• _To-do item_
Find how many lines of the listing below include the word "آنها", then report the number by itself.

• _Exercise input_
● ● ● ● ●
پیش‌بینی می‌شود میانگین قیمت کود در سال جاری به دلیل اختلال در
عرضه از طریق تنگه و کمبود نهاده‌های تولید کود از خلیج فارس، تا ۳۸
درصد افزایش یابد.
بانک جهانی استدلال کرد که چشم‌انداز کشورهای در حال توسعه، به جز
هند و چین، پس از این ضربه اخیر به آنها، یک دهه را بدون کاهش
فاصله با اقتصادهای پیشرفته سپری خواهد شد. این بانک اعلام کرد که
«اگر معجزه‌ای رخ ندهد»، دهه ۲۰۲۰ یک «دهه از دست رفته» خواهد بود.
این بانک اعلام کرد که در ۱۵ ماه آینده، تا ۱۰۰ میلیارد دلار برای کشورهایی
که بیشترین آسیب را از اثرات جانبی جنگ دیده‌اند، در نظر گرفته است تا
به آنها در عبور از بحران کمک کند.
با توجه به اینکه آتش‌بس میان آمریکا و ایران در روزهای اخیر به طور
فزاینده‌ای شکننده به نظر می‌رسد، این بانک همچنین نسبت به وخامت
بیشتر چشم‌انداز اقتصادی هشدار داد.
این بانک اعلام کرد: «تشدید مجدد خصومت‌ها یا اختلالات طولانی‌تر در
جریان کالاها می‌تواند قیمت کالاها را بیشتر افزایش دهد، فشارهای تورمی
● ● ● ● ●
• _Answer section_
2